What to work on
Every line that contains the word "wrist" should be copied from the records below.

======== Dataset records ========

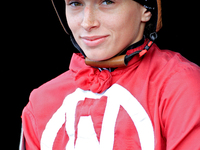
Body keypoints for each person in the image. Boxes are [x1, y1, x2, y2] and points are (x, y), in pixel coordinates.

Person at [20, 0, 200, 149]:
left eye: (107, 2)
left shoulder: (180, 87)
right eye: (75, 3)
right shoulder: (40, 102)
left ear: (146, 9)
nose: (87, 22)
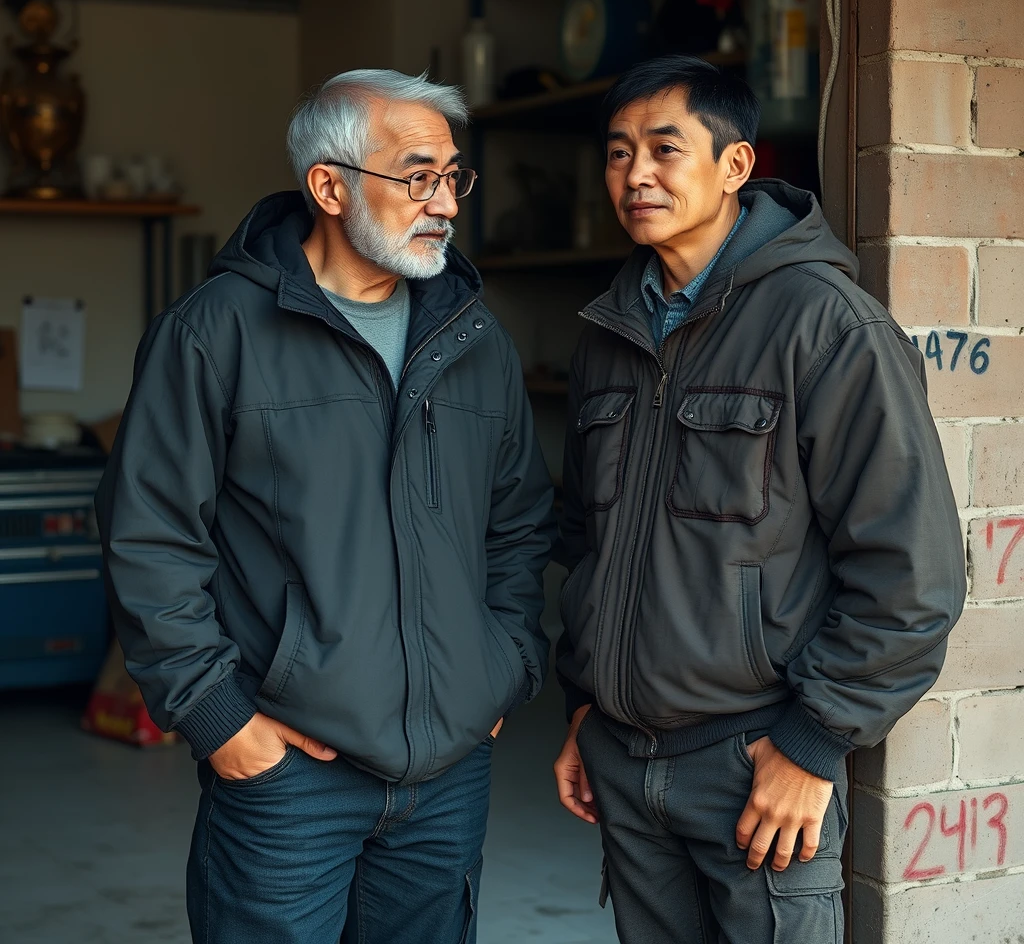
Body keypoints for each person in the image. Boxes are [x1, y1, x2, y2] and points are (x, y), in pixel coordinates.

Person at [96, 69, 556, 944]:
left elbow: (520, 522)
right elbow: (149, 538)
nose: (446, 203)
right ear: (329, 186)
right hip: (288, 775)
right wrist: (219, 719)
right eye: (417, 175)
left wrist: (504, 665)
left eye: (454, 176)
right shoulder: (214, 332)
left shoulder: (474, 339)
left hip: (449, 773)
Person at [552, 55, 965, 943]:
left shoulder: (824, 325)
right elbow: (585, 542)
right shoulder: (608, 335)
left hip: (753, 769)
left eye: (667, 149)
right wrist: (586, 702)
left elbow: (913, 573)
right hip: (624, 764)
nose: (638, 175)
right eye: (619, 153)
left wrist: (816, 744)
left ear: (736, 166)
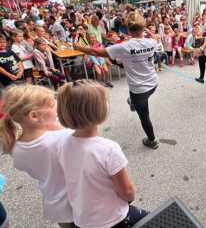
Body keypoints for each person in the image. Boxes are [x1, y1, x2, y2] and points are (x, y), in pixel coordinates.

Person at [57, 80, 149, 228]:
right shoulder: (108, 149)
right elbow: (127, 191)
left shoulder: (62, 143)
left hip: (83, 220)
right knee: (150, 218)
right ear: (99, 110)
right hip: (114, 219)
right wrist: (130, 197)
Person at [73, 12, 159, 149]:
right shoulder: (151, 42)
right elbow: (154, 39)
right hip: (153, 83)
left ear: (129, 28)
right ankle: (133, 103)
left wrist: (78, 47)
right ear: (143, 26)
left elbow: (95, 52)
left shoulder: (124, 46)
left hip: (138, 89)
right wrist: (149, 32)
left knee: (144, 116)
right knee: (137, 100)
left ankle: (152, 141)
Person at [0, 85, 74, 228]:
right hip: (78, 199)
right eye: (53, 105)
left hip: (55, 205)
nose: (57, 106)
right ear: (34, 116)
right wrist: (59, 128)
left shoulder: (14, 148)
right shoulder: (61, 138)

========

Completed exercise
right wrist: (219, 719)
left wrist: (504, 665)
right wrist: (586, 702)
left wrist: (816, 744)
right wrist: (130, 197)
left wrist: (78, 47)
right wrist: (149, 32)
right wrist: (59, 128)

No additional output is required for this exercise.